His story comes as a new study looks at why so many people with mental health problems suffer alone without seeking help.
Now, new research shared exclusively with The Yorkshire Post reveals the reasons vary from community to community.
The study by the international non-profit Surgo Ventures, funded partly by the UK government, involved a survey of more than 17,000 people across all parts of the country.
Reasons for not seeking help varied depending on the towns or cities people lived in.
For instance, concerns about the financial costs of mental illness were more common in the Home Counties, while people in Yorkshire were more likely to dislike opening up about feelings.
In Yorkshire and Humber, 44 per cent met the threshold that warranted further clinical assessment for depression or anxiety.
Local figures for this were 42 per cent for South Yorkshire and Bassetlaw ICS, 44 per cent for Humber, Coast and Vale ICS, 45 per cent for West Yorkshire and Harrogate (Health and Care Partnership) – both of which are above the national average. For all organisations “Dislike of talking about my feelings, emotions or thoughts” were cited as the main reason why people were discouraged from seeking help.
This rings true with Mr Boota, who says to most of his friends he is “happy Harry” with only very few people knowing how much pain he is in – both mentally and physically.
He injured his back during service and has been on painkillers for the last 26 years, which he says exacerbated his mental health struggles that had gone unaddressed until a friend, who had also served in the Falklands, told him about the PTSD Resolution charity.

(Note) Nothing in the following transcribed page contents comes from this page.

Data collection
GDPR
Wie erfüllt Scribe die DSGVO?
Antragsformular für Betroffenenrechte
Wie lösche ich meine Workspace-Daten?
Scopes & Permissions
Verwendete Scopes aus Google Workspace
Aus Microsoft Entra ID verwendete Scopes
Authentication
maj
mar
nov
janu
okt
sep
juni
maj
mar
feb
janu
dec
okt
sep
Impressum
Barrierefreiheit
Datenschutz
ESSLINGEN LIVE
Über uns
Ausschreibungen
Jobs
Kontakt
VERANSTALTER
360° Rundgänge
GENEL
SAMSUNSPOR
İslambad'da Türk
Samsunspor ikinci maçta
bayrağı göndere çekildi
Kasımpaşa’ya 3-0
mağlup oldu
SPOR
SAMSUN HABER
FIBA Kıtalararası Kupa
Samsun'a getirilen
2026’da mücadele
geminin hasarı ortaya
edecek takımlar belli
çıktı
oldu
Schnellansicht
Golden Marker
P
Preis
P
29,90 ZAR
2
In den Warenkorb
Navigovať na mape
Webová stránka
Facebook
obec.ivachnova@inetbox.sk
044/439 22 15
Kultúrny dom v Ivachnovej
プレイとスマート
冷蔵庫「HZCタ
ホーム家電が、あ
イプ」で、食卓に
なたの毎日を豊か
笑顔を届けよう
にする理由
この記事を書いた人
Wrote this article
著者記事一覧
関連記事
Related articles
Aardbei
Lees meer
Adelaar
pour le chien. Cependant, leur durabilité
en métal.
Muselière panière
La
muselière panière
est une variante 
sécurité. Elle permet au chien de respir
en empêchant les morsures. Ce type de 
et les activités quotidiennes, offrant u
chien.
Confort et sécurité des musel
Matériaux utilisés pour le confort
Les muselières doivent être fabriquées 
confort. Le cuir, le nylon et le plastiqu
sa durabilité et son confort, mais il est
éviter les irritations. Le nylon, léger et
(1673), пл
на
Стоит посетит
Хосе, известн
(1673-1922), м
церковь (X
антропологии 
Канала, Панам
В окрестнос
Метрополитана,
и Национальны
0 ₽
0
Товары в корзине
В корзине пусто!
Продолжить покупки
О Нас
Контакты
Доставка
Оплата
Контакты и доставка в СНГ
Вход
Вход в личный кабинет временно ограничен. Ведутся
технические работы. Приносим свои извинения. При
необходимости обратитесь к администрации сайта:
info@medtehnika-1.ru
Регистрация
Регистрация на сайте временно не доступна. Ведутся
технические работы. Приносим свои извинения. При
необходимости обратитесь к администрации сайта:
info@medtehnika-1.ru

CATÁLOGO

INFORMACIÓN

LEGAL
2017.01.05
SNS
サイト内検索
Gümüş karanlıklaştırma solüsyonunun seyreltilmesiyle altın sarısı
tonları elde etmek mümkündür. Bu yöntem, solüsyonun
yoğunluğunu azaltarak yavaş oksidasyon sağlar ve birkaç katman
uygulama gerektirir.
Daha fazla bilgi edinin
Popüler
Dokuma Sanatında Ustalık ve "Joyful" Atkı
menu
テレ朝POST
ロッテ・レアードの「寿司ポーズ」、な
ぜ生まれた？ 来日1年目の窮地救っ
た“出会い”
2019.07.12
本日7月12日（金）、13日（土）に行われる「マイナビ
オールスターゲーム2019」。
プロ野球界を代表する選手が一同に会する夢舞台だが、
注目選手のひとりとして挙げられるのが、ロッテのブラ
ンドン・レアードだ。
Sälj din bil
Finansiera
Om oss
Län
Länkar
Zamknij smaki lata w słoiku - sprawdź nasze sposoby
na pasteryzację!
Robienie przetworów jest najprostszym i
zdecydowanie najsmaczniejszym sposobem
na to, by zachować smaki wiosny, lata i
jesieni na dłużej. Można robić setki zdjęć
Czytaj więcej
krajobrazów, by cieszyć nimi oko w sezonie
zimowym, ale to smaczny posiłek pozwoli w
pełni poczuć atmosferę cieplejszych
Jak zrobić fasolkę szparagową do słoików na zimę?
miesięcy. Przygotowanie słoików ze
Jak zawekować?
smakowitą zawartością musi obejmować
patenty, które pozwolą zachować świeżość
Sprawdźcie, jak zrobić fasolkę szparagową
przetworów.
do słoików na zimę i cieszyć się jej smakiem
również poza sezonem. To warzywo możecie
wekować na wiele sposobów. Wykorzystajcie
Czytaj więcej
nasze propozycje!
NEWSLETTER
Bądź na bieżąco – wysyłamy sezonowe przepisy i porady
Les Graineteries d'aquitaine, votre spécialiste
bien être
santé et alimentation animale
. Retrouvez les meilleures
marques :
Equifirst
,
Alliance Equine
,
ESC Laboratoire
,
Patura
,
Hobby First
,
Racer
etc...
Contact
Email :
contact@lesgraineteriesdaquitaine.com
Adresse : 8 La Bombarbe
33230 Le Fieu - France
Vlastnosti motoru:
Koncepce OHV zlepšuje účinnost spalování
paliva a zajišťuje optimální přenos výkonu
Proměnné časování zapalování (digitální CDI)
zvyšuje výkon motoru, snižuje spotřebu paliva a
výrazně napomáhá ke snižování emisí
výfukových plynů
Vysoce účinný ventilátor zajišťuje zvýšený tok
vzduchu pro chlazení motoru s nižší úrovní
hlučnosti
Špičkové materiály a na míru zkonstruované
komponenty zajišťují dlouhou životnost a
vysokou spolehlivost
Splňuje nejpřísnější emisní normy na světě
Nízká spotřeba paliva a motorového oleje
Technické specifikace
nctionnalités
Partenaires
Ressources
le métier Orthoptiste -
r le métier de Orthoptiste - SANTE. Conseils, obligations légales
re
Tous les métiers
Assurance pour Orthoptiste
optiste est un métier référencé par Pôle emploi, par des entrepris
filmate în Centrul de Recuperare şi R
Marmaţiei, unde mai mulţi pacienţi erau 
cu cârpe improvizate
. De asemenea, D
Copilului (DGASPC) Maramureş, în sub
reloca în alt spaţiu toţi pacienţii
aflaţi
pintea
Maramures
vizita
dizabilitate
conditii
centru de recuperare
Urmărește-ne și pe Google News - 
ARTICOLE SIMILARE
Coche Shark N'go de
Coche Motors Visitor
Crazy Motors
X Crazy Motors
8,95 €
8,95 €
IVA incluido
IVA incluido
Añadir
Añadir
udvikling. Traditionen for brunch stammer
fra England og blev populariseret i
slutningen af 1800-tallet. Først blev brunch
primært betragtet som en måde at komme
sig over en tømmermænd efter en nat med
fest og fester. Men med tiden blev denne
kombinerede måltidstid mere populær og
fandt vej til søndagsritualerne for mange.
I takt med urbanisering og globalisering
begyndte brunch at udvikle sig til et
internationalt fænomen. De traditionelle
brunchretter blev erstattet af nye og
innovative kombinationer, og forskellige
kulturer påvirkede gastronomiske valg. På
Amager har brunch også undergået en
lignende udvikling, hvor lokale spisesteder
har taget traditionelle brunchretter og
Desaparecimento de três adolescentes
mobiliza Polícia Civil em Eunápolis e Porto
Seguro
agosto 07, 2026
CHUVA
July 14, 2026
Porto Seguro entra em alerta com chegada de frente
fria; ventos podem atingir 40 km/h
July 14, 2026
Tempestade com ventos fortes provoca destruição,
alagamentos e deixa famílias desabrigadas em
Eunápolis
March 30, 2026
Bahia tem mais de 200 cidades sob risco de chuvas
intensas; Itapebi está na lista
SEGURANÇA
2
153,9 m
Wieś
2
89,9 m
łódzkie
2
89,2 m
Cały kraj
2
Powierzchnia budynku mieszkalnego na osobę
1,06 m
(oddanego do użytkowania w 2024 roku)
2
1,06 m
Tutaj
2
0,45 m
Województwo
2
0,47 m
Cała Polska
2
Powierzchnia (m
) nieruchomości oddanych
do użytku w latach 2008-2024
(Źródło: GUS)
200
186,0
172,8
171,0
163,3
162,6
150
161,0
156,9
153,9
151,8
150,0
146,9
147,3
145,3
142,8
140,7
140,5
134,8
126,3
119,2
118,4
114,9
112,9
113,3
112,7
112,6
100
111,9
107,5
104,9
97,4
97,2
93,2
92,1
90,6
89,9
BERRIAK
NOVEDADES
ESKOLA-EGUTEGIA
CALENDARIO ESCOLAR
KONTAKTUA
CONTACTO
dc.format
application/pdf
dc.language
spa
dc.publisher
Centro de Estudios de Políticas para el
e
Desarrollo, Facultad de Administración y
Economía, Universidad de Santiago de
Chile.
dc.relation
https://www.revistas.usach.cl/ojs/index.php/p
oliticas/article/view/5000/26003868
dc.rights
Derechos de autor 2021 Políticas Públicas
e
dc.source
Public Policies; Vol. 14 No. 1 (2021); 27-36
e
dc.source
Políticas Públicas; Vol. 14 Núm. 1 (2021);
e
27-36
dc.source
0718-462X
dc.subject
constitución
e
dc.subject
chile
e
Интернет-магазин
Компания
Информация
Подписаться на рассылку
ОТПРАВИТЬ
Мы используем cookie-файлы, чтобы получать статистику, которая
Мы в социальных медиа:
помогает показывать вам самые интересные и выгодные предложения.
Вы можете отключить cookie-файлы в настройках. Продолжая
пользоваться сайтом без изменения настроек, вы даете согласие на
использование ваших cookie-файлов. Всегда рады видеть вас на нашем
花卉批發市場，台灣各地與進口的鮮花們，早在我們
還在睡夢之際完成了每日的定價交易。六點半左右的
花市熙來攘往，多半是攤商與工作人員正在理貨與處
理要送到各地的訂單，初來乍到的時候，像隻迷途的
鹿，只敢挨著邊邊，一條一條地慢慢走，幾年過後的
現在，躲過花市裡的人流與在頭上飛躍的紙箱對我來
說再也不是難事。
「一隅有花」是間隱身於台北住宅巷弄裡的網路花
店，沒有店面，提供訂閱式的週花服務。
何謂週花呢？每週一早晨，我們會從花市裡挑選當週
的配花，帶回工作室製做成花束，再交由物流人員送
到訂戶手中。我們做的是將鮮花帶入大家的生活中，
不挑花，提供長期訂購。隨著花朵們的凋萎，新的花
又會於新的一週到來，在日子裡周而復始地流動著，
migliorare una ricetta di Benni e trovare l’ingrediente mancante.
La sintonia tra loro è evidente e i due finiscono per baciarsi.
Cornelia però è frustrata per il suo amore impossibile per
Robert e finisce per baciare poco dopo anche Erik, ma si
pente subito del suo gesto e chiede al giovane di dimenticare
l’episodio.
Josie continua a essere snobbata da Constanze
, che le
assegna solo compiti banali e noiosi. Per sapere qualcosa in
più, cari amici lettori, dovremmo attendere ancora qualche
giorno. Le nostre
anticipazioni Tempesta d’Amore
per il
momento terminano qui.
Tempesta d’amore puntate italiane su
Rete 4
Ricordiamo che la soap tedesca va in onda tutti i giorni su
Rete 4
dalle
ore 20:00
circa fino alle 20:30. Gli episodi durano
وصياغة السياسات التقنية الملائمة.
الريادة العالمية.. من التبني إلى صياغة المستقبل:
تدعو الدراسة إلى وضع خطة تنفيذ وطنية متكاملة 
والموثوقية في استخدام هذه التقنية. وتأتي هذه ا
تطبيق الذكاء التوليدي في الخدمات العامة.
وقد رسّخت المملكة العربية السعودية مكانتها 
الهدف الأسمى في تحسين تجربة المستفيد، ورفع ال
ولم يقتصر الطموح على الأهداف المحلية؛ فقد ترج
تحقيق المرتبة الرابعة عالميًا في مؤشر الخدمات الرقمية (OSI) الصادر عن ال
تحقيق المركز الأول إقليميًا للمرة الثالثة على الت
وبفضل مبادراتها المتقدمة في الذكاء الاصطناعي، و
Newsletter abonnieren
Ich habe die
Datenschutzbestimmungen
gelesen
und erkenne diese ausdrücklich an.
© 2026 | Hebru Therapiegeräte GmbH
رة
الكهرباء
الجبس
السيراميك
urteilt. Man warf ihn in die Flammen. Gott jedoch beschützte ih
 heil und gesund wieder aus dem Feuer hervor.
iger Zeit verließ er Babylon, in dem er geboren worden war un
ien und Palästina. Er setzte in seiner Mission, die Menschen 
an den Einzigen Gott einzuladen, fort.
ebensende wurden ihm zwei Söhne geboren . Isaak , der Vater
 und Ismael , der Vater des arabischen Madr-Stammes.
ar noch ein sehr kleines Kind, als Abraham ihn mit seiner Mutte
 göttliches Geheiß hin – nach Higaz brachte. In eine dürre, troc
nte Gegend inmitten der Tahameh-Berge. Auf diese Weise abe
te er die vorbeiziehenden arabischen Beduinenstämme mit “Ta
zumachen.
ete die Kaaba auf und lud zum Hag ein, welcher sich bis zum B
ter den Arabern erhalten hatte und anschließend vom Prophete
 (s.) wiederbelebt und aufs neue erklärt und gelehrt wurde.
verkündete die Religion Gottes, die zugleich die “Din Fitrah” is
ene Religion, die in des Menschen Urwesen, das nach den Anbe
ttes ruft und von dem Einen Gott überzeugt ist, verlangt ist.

He said: “I did not know there was something wrong with me. For the last 40 years I shut it all down. I was in denial, I tried to be normal – it was only when a doctor put a label on it.
“If help had been there 40 years ago it would have saved my first marriage, I still look at my first wife and miss her. She was beautiful, everything a man could ask for and I just walked away from her.
“Remembrance Sunday is a breakdown, you are withdrawn, I try and go out but I can’t confide in too many friends because they don’t understand.”
However, he says while counselling does not make the problems go away it is “helping somewhat” to give him the tools to manage and cope.
Surgo Ventures’ CEO and co-founder, Dr Sema K Sgaier, said: “The fact that one in five people would suffer silently with mental health difficulties is a shocking reflection of barriers to mental health care in the UK.
“What also stood out was how widely the reasons varied from community to community. Health leaders who want to encourage people to seek care will need to pursue tailored, hyper-local strategies for it to work. And our data can help provide these leaders with a roadmap on what to do in their communities.”
A spokesperson for the Department for Health and Social Care said: “We will be launching a national conversation to inform the development of a new long term Mental Health Strategy later this year.
“This kind of research will help inform what actions we should take to ensure people who need support can, and do, access it. Mental health services are there for those who need them, so if you need support or are concerned about someone else, please reach out for help.”